All day, I was talking to one of my friends and he was like, “Vet Center.” He just said the word, “Vet Center.” I didn’t go and in the morning me and my ex-wife we got into a big argument and I couldn’t deal with it. It was so stressful. I was like shaking. I was telling her all these hurtful words and everything, I’m like, “Dude, Vet Center.” I go on Google, type in Vet Center, locate an address, call the person up. I was like, “Hello.” The person I speak to, her name was Tracy. I was like, “I need to see you.” She said, “Are you a Combat Vet?” I said, “Yes.” “Did you serve in Iraq?” I was like, “Yes.” I was like, “Look, I have to go to work in about an hour and a half from now, is there any way I can come and see you, just let you know what is going on in my head?” She was like, “Sure, sure, you can come right in.”
She was very calm, and she would start telling me, she was like, at the end of our session, she was like, “I’ll tell you something right now, don’t worry. There’s a lot of people like you that are going this right now. So, you’re not the only one out there. Just, you did the right thing. You came to see me. I will be able to see what we can do to help you. We have different resources and will be able to help you.” So, I was like, “Okay, fine.” So, I scheduled the next appointment. And when I finished speaking to her, that was the reason why I scheduled the next appointment, I feel a little bit better because I could express myself, what is going on with my life, what is wrong with me. I told her everything and I feel so comfortable talking to her. She got me a printout and she showed me. She said, “These are the symptoms you describe to me ever since.” And she said that, “You have PTSD.” She was like, “It’s normal for Combat Vets who come from the war to have this.” And I was like, “What? If I hadn’t come to this place, what would end up happening to me?” She was like, “We don’t know. It would have been worse.” I feel I’m making progress, but now I got a divorce case. I got child support hitting me now. I’m unemployed. Way more stress. I start back drinking because all this stress, work, school, ex-wife, son. To calm me down, relax me at night so I’ll take a shot, just to calm down or a beer.

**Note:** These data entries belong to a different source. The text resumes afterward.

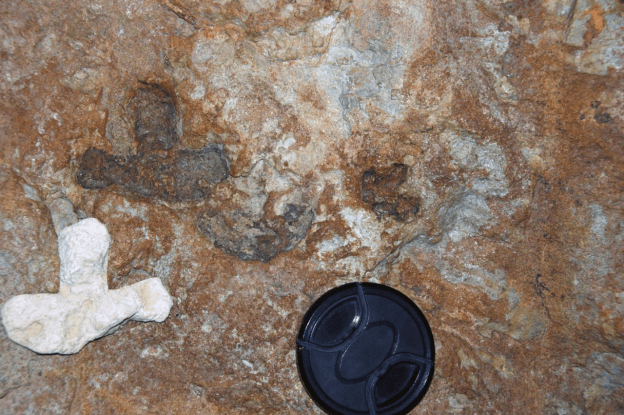
The width and height of the screenshot is (624, 415). Find the location of `surface`. surface is located at coordinates (432, 224).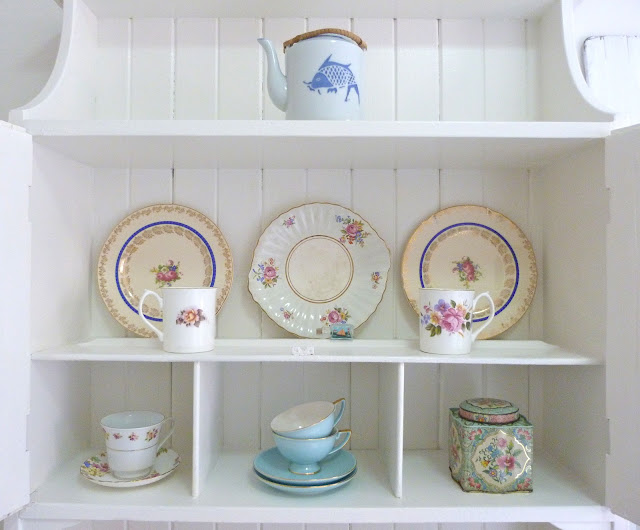
The image size is (640, 530). In order to click on blue fish art in this screenshot , I will do `click(328, 82)`.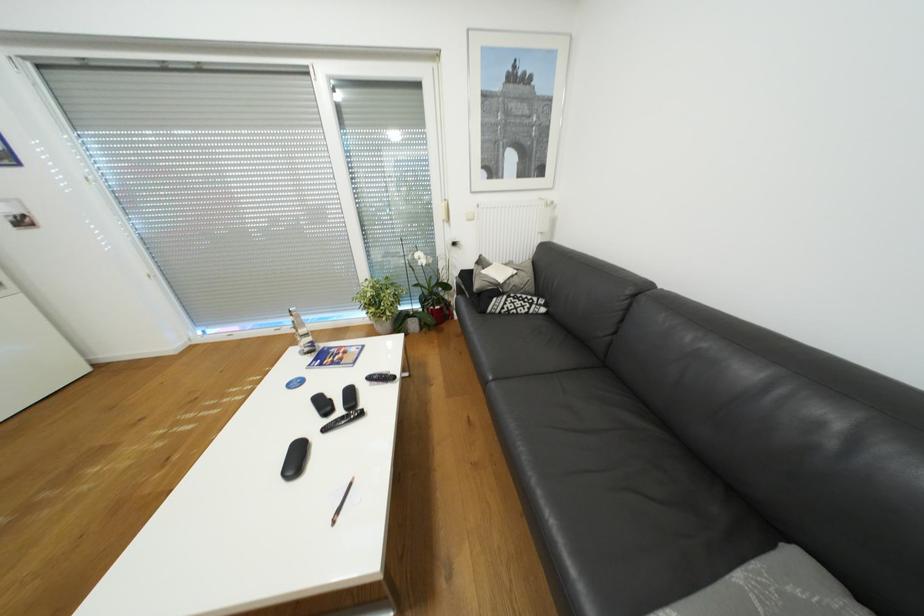
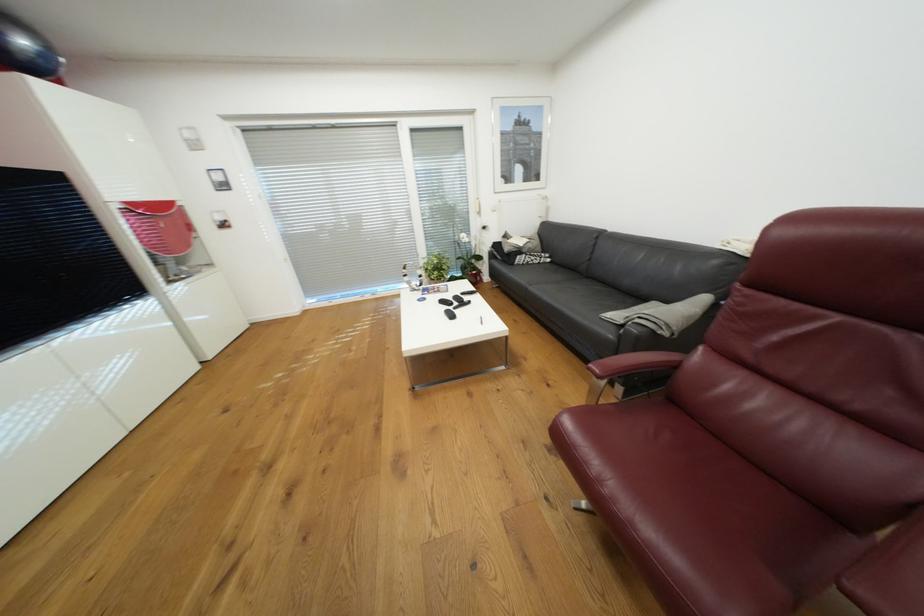
What movement of the cameraman would produce the second image?

The movement direction of the cameraman is left, backward.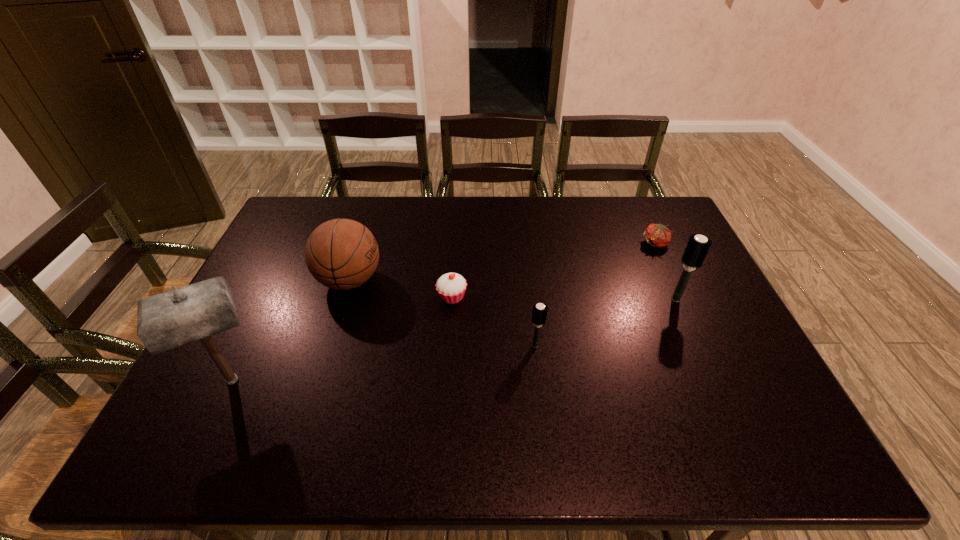
I want to click on free area in between the third object from right to left and the shortest object, so click(x=595, y=295).

Choose which object is the nearest neighbor to the leftmost object. Please provide its 2D coordinates. Your answer should be formatted as a tuple, i.e. [(x, y)], where the tuple contains the x and y coordinates of a point satisfying the conditions above.

[(342, 254)]

Select which object is the fourth closest to the left hairbrush. Please provide its 2D coordinates. Your answer should be formatted as a tuple, i.e. [(x, y)], where the tuple contains the x and y coordinates of a point satisfying the conditions above.

[(657, 235)]

This screenshot has height=540, width=960. In order to click on free space that satisfies the following two spatial constraints: 1. on the side with brand label of the basketball; 2. on the back side of the fifth tallest object in this screenshot , I will do `click(345, 297)`.

What are the coordinates of `vacant area in the image that satisfies the following two spatial constraints: 1. on the back side of the cupcake; 2. on the left side of the leftmost object` in the screenshot? It's located at (272, 297).

Where is `blank area in the image that satisfies the following two spatial constraints: 1. on the side with brand label of the basketball; 2. on the left side of the fourth object from left to right`? The height and width of the screenshot is (540, 960). blank area in the image that satisfies the following two spatial constraints: 1. on the side with brand label of the basketball; 2. on the left side of the fourth object from left to right is located at coordinates (329, 346).

Where is `vacant region that satisfies the following two spatial constraints: 1. on the front side of the left hairbrush; 2. on the left side of the second shortest object`? This screenshot has height=540, width=960. vacant region that satisfies the following two spatial constraints: 1. on the front side of the left hairbrush; 2. on the left side of the second shortest object is located at coordinates (449, 346).

Locate an element on the screen. vacant space that satisfies the following two spatial constraints: 1. on the side with brand label of the basketball; 2. on the front side of the nearest object is located at coordinates (318, 380).

Locate an element on the screen. The height and width of the screenshot is (540, 960). vacant space that satisfies the following two spatial constraints: 1. on the side with brand label of the shorter hairbrush; 2. on the left side of the second object from left to right is located at coordinates (329, 346).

Tracy sent to me to the VA. She’s like, “I’m going to recommend you go to the VA.” So, I went to the VA now. And then, all of a sudden, a day I got so stressed out, I tried to commit suicide. I eventually checked myself into the mental facility in the VA. I was in there for one week. I talked to this guy. I was like, “Great. I have to go ahead to this nonsense again explaining what is going with me.” Well, in the first session, going to him, he was a Marine, a former Marine. He went through a divorce. He knows what I’m going through. I feel I trust this man. I was telling this man everything about me. Something has changed in my life. Hey, I can do it. I can do it now. I can focus my mind now and do what I want to do in life. So, this was like 2011 and I’m like, wow I make an achievement. I didn’t jump the ladder, but I took baby steps and I’ll make it to the ladder on top.